1. MJA 2014; Online 29 September
2. Cancer Council Victoria: Overview of Melbourne Collaborative Cohort Study
3. Senator Eric Abetz: Statement regarding incorrect reports, 8 August 2014
4. Lancet 2004; 363: 1007-1016 http

(Photo: bikeriderlondon / Shutterstock)

4 thoughts on “Cancer–abortion link quashed

  1. Dr William Warr says:

    What about looking at the worrk of Dr Joel Brind from Penn State Medical School in 1996 and published in the BMJ

    What about the recently released 36 Chinese studies showing a 44% increase in the incidence  

    What about the 12 recently released studies from India- 30% increase in incidence

    Not to forget the work of  Dr  angel Lanfranchi  which caused all the furore in Australia recently

    It’s Ok for all and sundry to push the “Abortion OK ” wheelbarrow, but when anyone gives the contrary view it is behaving “irresponsibly” according to the AMA president

  2. Sue Ieraci says:

    Considering the high rate of spontaneous miscarriage (10% and possibly up to 20% of very early pegnancies), it has never seemed plausible that induced abortion would have any independent impact, even if there were a link with breast cancer.

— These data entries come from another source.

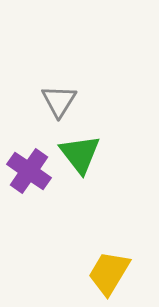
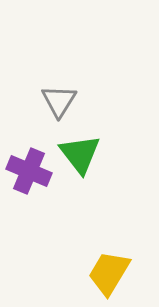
purple cross: rotated 12 degrees counterclockwise
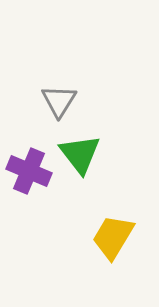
yellow trapezoid: moved 4 px right, 36 px up
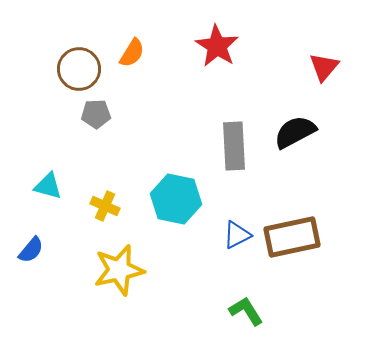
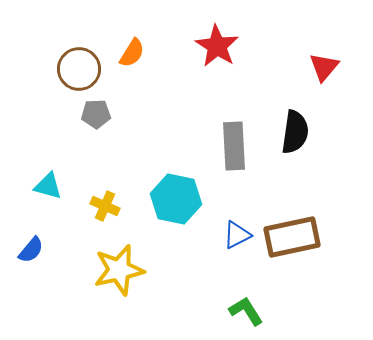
black semicircle: rotated 126 degrees clockwise
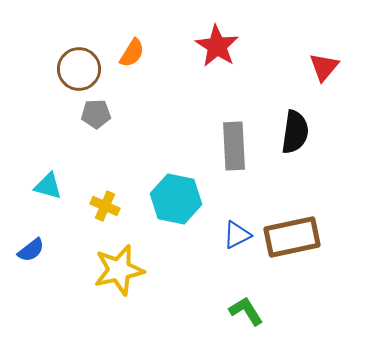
blue semicircle: rotated 12 degrees clockwise
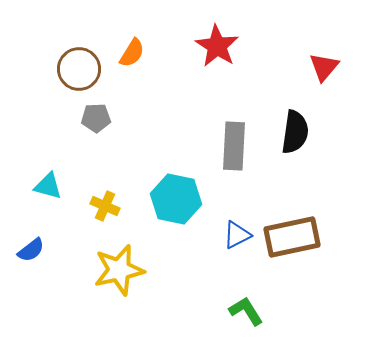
gray pentagon: moved 4 px down
gray rectangle: rotated 6 degrees clockwise
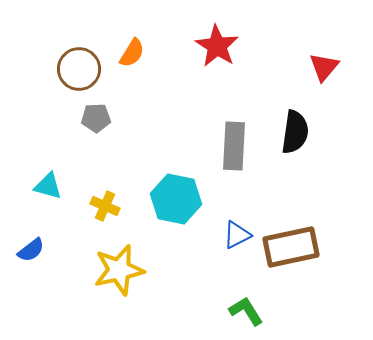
brown rectangle: moved 1 px left, 10 px down
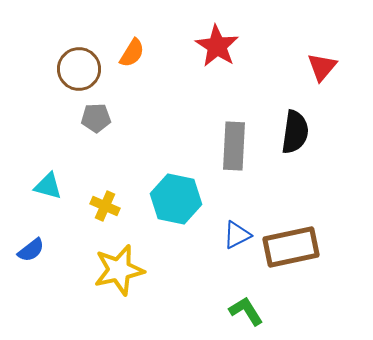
red triangle: moved 2 px left
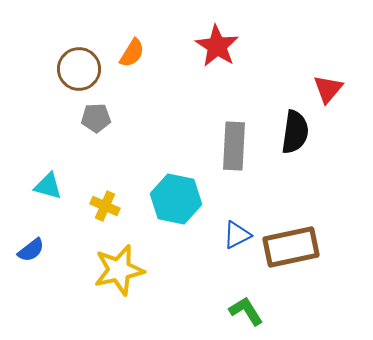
red triangle: moved 6 px right, 22 px down
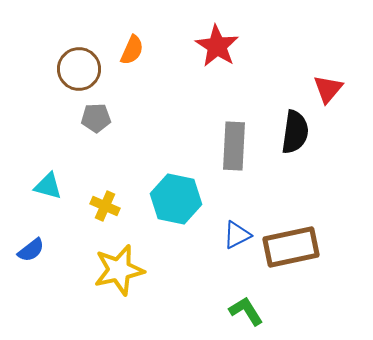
orange semicircle: moved 3 px up; rotated 8 degrees counterclockwise
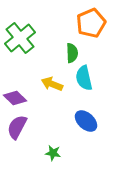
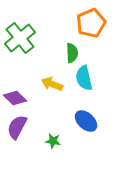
green star: moved 12 px up
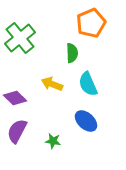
cyan semicircle: moved 4 px right, 6 px down; rotated 10 degrees counterclockwise
purple semicircle: moved 4 px down
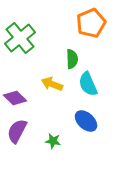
green semicircle: moved 6 px down
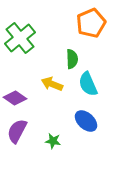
purple diamond: rotated 10 degrees counterclockwise
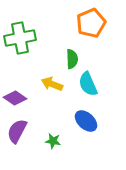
green cross: rotated 28 degrees clockwise
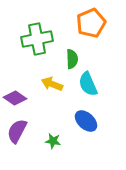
green cross: moved 17 px right, 1 px down
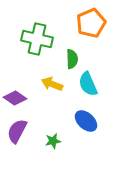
green cross: rotated 24 degrees clockwise
green star: rotated 21 degrees counterclockwise
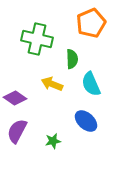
cyan semicircle: moved 3 px right
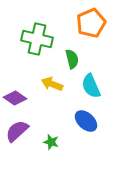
green semicircle: rotated 12 degrees counterclockwise
cyan semicircle: moved 2 px down
purple semicircle: rotated 20 degrees clockwise
green star: moved 2 px left, 1 px down; rotated 28 degrees clockwise
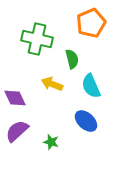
purple diamond: rotated 30 degrees clockwise
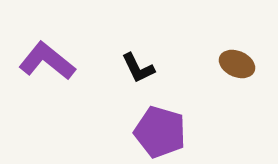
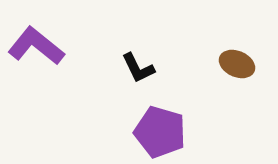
purple L-shape: moved 11 px left, 15 px up
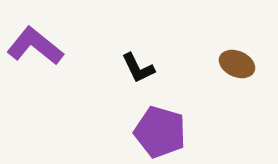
purple L-shape: moved 1 px left
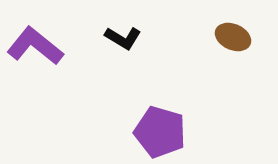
brown ellipse: moved 4 px left, 27 px up
black L-shape: moved 15 px left, 30 px up; rotated 33 degrees counterclockwise
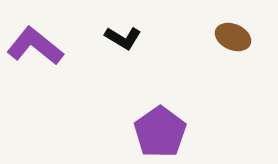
purple pentagon: rotated 21 degrees clockwise
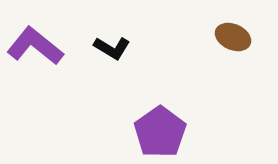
black L-shape: moved 11 px left, 10 px down
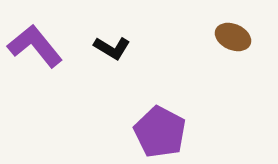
purple L-shape: rotated 12 degrees clockwise
purple pentagon: rotated 9 degrees counterclockwise
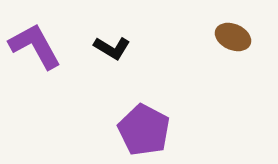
purple L-shape: rotated 10 degrees clockwise
purple pentagon: moved 16 px left, 2 px up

Now that medical termination of pregnancy is available, there is very little difference between spontaneous and induced abortion. If anti-abortionists were honest in their concern for women developing breast cancer, wouldn’t they also work to minimise spontaneous miscarriage? One has every right to hold moral views about induced abortion, but not to create false arguments about medical complications.

  3. Genevieve Freer says:

    While there have been suggestions regarding what may be protective against breast cancer, there also are suggestions regarding  what may increase the risk. Regardless , breast screening is offered to all women

    I am not sure why those claiming that termination of pregnancy causes breast cancer do so-do they  they hope to make those women unfortunate enough to have had both breast cancer, and to  have had a termination of pregnancy feel guilty?

    Do they imagine that fear of breast cancer will stop women from having a termination of pregnancy? If so, that fear would need to be greater than the fear of the person/s demanding that the woman have a termination, whether these persons are the woman’s partner, family, friends, employer,or government..

    I doubt that fear of what may happen in many years to come will override fear of will happen in the shorter-term.


  4. Joel Brind says:

    Why does MJA InSight claim new a Victorian study by Phillips, et al. “has ruled out any link between abortion and breast cancer”, when the opposite is true? Phillips et. al found no significant link, but did not distinguish between induced abortions and miscarriages. Miscarriages are known not to be linked to breast cancer, so studies that don’t distinguish the two necessarily underestimate the risk. Nevertheless, Phillips et al. reported a 7% increase in risk among women with any abortions or miscarriages. Though not achieving statistical significance, this finding is hardly describable as “ruling out” a link. But there’s more. The Phillips study–published, as it was, though the “back door” as a mere letter–showed only selected data, such as a non-significant 3% decrease in risk for “abortion before first full-term pregnancy” (mostly miscarriages), but not the other side of that statistic, i.e., (mostly induced) abortion after first full-term pregnancy. That statistic was (quite improperly) not shown. Could it be because it was perhaps a statistically significant 15-20% risk increase? And while we’re on the subject (of covering up an abortion-breast cancer link), no one has ever explained why the 160% risk increase for nduced abortion found among South Australian women by Rohan et al., was omitted from their 1988 paper, this strong and signficant risk incease only showing up 7 years later in another journal. And why is the MJA not concerned about the 13 studies in the last 6 years along from South Asia, all reporting increased risk, by as much as 2,000%?